To-do item
Could you transcribe every record below exactly as written, excluding the pictures?

Camera settings data:
+--

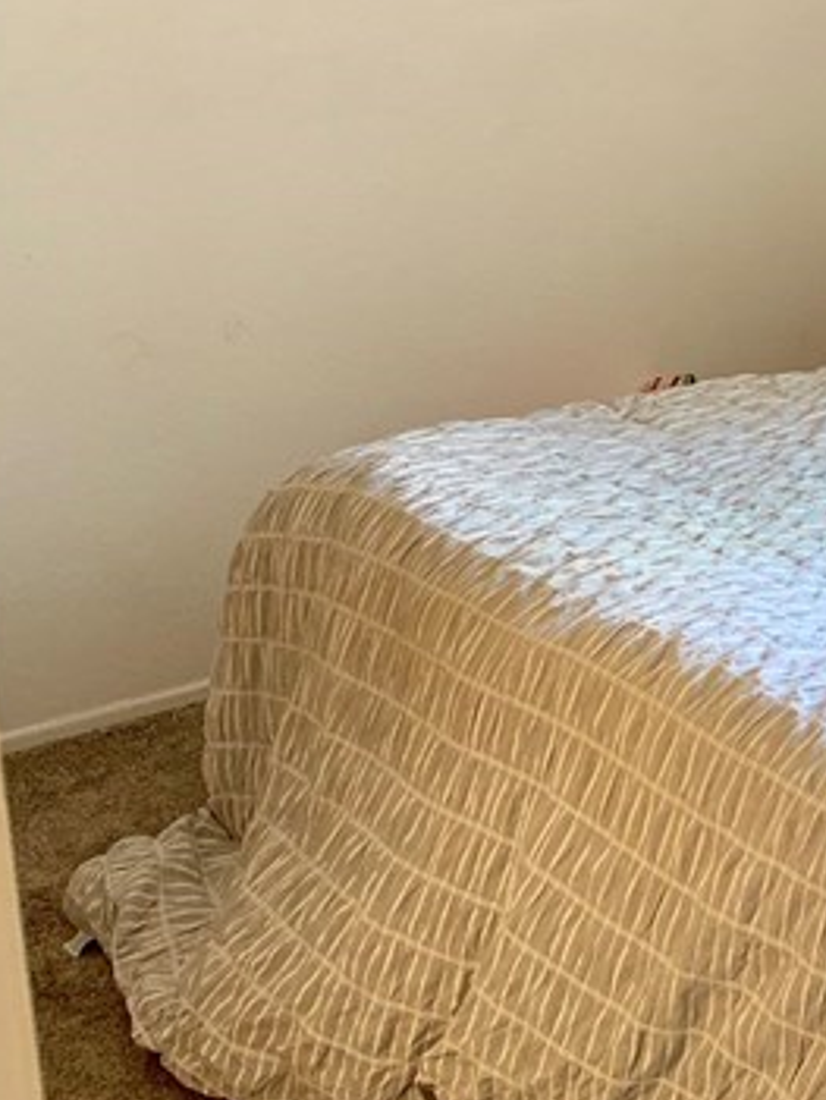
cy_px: 295
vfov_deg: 25.4
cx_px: 1062
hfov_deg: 18.2
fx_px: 2415
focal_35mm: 76
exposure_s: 1/60
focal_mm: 4.25
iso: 160
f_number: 1.8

+--

Output below
cy_px: 295
vfov_deg: 25.4
cx_px: 1062
hfov_deg: 18.2
fx_px: 2415
focal_35mm: 76
exposure_s: 1/60
focal_mm: 4.25
iso: 160
f_number: 1.8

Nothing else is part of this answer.